I have tried a few different delay after api.lorawan.send

/*1*/ api.system.sleep.cpu(10000); //Sleep for 10 seconds
/*2*/ api.system.sleep.cpu((api.lorawan.rx1dl.get() + api.lorawan.rx2dl.get()) + 1000); //Sleep for 5+2+1=8 seconds
/*3*/ for (uint8_t i = 0; i < 10; i++) api.system.sleep.cpu(1000); //Sleep for 10*1000ms = 10 seconds

The chance of randomly having api.lorawan.send returning false is higher when using (2) compare with (1).

For (3) it simply does not work, 1st call to api.lorawan.send return true, and the next call and afterwards always return false, which is surprising as we thought RUI will ensure TX is completed before allowing the sleep to actually happen.

For (2) the error is the same as (3) but happens much later, around 100 uplinks later, not exact

At this moment, I can see if api.lorawan.send return false, sercie_lora_send() in service_lora.c, return the following error -UDRV_BUSY
My best guess is the LoRa driver are stuck at some stage and unable to be reset/release

My initial configuration are as follow:

  //AS923 Region
  api.lorawan.band.set(RAK_REGION_AS923);

  //Join using OTAA Mode
  api.lorawan.njm.set(RAK_LORA_OTAA);

  //https://docs.rakwireless.com/RUI3/LoRaWAN/#deviceclass
  api.lorawan.deviceClass.set(RAK_LORA_CLASS_A); //Class A

  //https://docs.rakwireless.com/RUI3/LoRaWAN/#rety
  api.lorawan.rety.set(0); //No retry if fail to get confirm

  //https://docs.rakwireless.com/RUI3/LoRaWAN/#cfm
  api.lorawan.cfm.set(false); //No confirmed uplink

  //https://docs.rakwireless.com/RUI3/LoRaWAN/#adr
  api.lorawan.adr.set(true); //Use ADR (adaptive data rate)

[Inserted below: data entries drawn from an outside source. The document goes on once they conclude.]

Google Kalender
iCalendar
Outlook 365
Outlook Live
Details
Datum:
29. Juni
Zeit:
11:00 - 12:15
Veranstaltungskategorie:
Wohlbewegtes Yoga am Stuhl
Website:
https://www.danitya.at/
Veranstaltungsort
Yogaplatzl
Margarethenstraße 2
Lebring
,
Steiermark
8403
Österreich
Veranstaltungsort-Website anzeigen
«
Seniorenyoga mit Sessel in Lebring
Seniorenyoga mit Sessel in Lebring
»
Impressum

  //https://docs.rakwireless.com/RUI3/LoRaWAN/#dcs
  api.lorawan.dcs.set(false); //Ignore duty cycle limit

  //https://docs.rakwireless.com/RUI3/LoRaWAN/#dr
  api.lorawan.dr.set(5); //Use DR5

  //https://docs.rakwireless.com/RUI3/LoRaWAN/#txp
  //https://docs.rakwireless.com/RUI3/Appendix/#tx-power-by-region
  api.lorawan.txp.set(7);

Thanks for the quick support! As we can only make the switch to RAK’s product if we can be sure everything works. We have old nodes running for more than 2 years continuously in harsh outdoor conditions without any restart and error, we do not want to break our reputation with our next release.

Sorry, I didn’t find time to start any test today.

Instead of using the api.system.sleep.cpu() function, did you consider a complete different firmware structure? Just calling sleep and hoping that the packet is sent is not very reliable (just my opinion).

I have examples that work really well that use the LoRaWAN callbacks and API timers for the data flow.

You can find the code in my Github repo RUI3-Sensor-Node-Air-Quality

I can confirm -UDRV_BUSY is the reason behind the sudden loss of connection. Seems like it happen if the program does not provide enough time for the driver to finish sending the uplink. (Basically meaning not long enough delay/sleep duration?)

IMHO the problem of -UDRV_BUSY should be handled inside RUI’s system, and should recover automatically, what I can observe is when the driver enter busy state, it stay at busy state.

I agree with your point, as api.lorawan.send only tells if the uplink is queued or not, we have no way to know if the uplink actually happen, which is not ideal. And without any recovering option or reset option, it is not reliable.

A suggestion is to add an advanced API such as api.lorawan.send_blocking which will only return after the TX has completed, allowing RUI to have full management during the uplink period (and also enter low power automatically). Better, the return result should be about TX has been completed or not.

In our firmware, we determine if the packet is sent by incrementing a counter within the sendCallback function, so that we know if the actual TX happened or not.

I notice that your example uses a timer to send at a fixed interval, however, the implementation is still calling api.lorawan.send and hope for the best.

Take Arduino-LMIC as an example, we can very easily determine the state of the driver. More, even when TX_FAILED is LMIC, the next uplink can still be successful, but in api.lorawan.send, it always fail to recover.